Договоренности на словах

 

С другой стороны, Юрий Абрикосов радуется тому, что в России у молодых людей сохраняется энтузиазм в отношении науки: «В Швеции, к сожалению, академическая карьера не престижна, она не предлагает стабильного будущего. После окончания технического вуза молодой инженер скорее захочет пойти работать в Siemens или Ericsson, чем заниматься наукой. А здесь еще остались молодые люди, у которых горят глаза, которые смотрели фильм «9 дней одного года» и относятся к научной деятельности как к чему-то романтическому».

 

DW поговорила и с другими русскоязычными учеными, работающими по программам мегагрантов и «5-100». Не у всех все складывается так же удачно. Живущий в Бонне нейробиолог Константин Глебов готовит к запуску лабораторию по изучению неврологических заболеваний в своей родной Тюмени. Глебов хорошо знаком с российским стилем управления наукой.

 

В частности, он предвидел трудности с долгосрочным планированием и поставил одним из главных условий минимизацию этих рисков. Приглашающая сторона согласилась на диверсификацию финансовых потоков: губернатор области уже выделил на создание лаборатории Глебова 5 процентов требуемой суммы, какие-то средства готов найти Тюменский университет — вдобавок в апреле он, во многом благодаря проекту Глебова, выиграл 150 миллионов по программе «5-100».

 

Но, похоже, такая схема оказалась слишком сложной для тюменской бюрократии. Пока что все договоренности остаются устными, хотя запуск исследовательского центра изначально планировался на середину лета. «Я не понимаю, в чем там проблема, — делится Глебов. — Я уже договорился о сотрудничестве с коллегами из Америки и Швеции, пациенты в Тюмени тоже меня ждут. А мы до сих пор не подписали официальных документов». Тем не менее Глебов по-прежнему надеется на реализацию проекта.

 

Примерно как с футболом

 

По оценкам ведущего научного сотрудника института биофизики Сибирского отделения РАН Егора Задереева, не больше половины из лабораторий, созданных при поддержке мегагрантов, породили устойчивые структуры: «Не все проекты были успешными — многие ученые поработали три года и вернулись. Оборудование, которое они поставили, продолжает работать, но научный коллектив сохранить не удалось».

 

Тем не менее ученый считает государственные программы полезными, другое дело, что они сами по себе не привлекут в страну массы ученых: «Это единичные образцы, яркие передовые точки, которые должны быть примерами, локомотивами.
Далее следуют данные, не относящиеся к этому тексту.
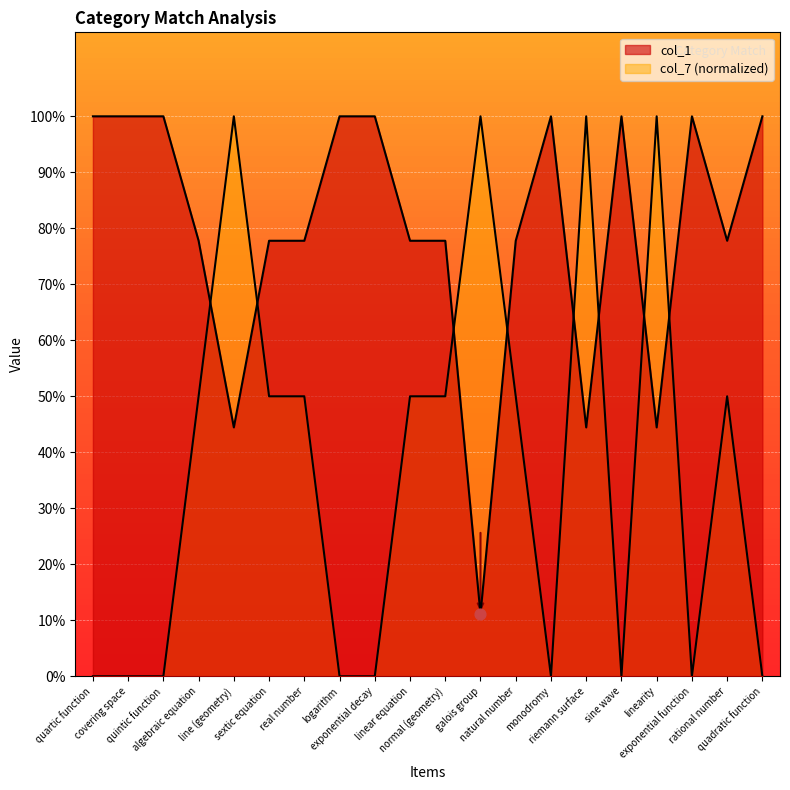

Which series has the largest total across all categories?

col_1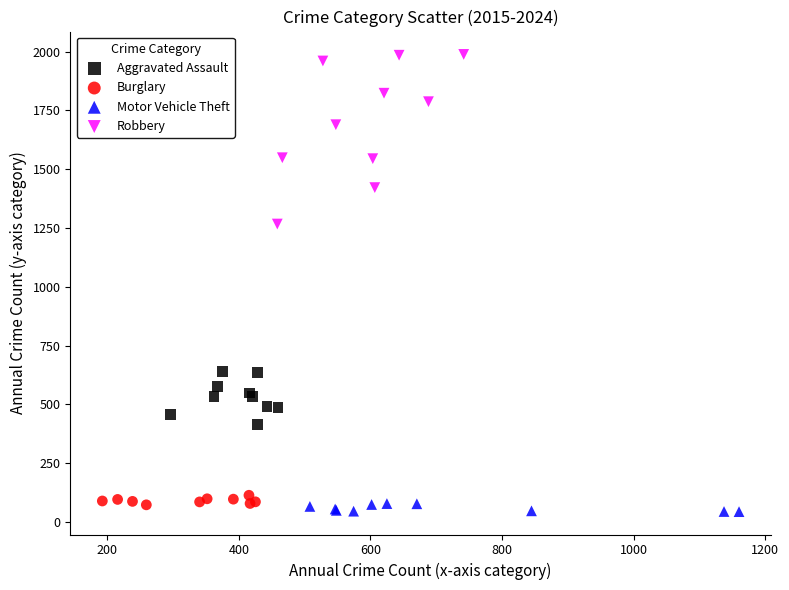

Which series has the widest spread of Y values?

Robbery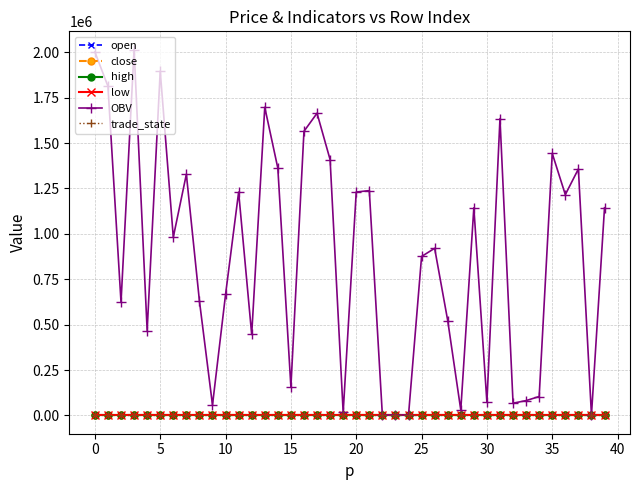

Which series has the largest total across all categories?

OBV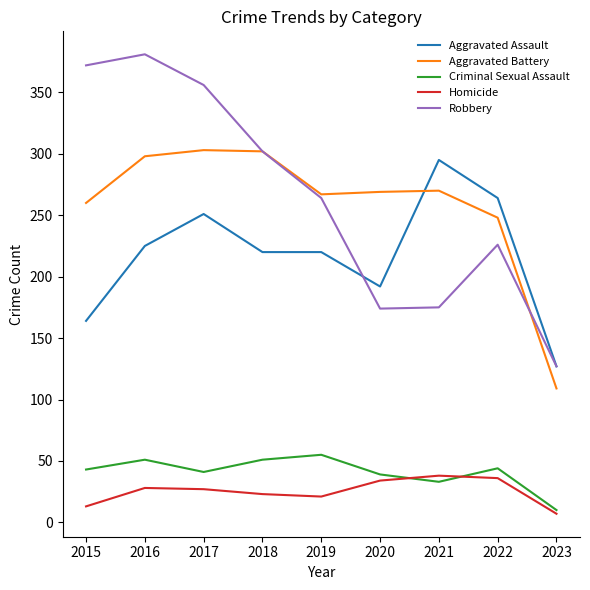

The Aggravated Assault series shows 84 at 2020. True or false?

False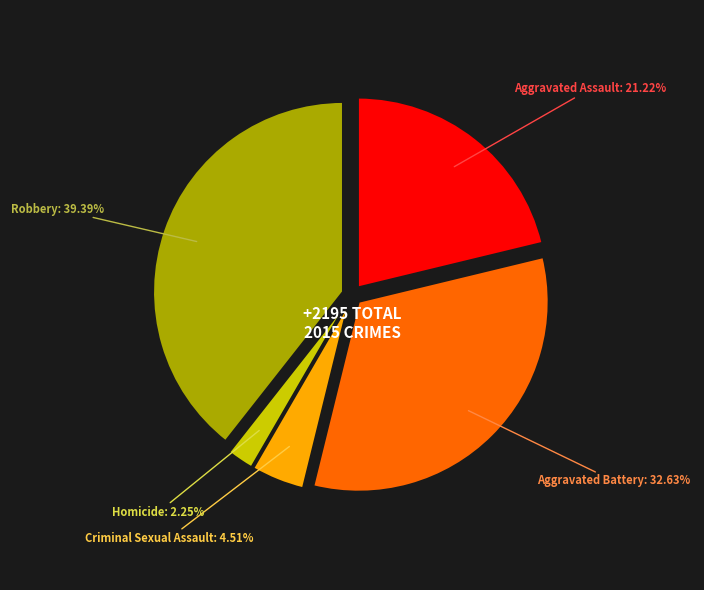

Does any single category account for the majority?

No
Но они не решат проблему «утечки мозгов», ведь нам приходится конкурировать со странами, где наука развита по всем показателям — с точки зрения интеграции и в экономику, и в практику. И именно в среде, где есть не только яркие звезды, но и благополучный средний уровень, вырастают сильные ученые».

 

Задереев приводит аналогию с футболом: «Вы можете за огромные деньги привлечь в команду мировых звезд и все равно проиграете какой-нибудь Исландии, где развит футбол в целом».

 

Они уехали

 

Что касается идеи вернуть 15 тысяч ученых, то Егор Задереев оценивает ее как утопическую: «Наука — это не только деньги на исследования, но и образ жизни. Люди, которые уехали, уже интегрировались в своих странах, у многих родились и выросли дети». Гораздо важнее, по мнению ученого, создать условия для тех, кто сейчас начинает свою научную карьеру: «Уже как минимум 20 лет я слышу разговоры о «потерянном поколении» 30-50 летних, которые уехали. За это время можно было вырастить еще одно такое поколение».

 

Это подтверждают живущие в Израиле биологи Инна Грошева и Яков Журинский. За последние 15 лет они успели сменить три страны и несколько научных центров. Но о России как месте работы всерьез никогда не думали, хотя любят ее и каждое лето приезжают к родителям в Москву.

 

В качестве причин они называют коррупцию, бюрократию, и главное — отсутствие научной среды. «Дело не в том, что не с кем в соседнем кабинете выпить чаю, — объясняет Инна. — Хотя это тоже очень важно! Но речь о другом: в нашей профессии одно из критически необходимых условий работы — это люди, с которыми вы делаете совместные проекты. А в России их нет. Они уехали».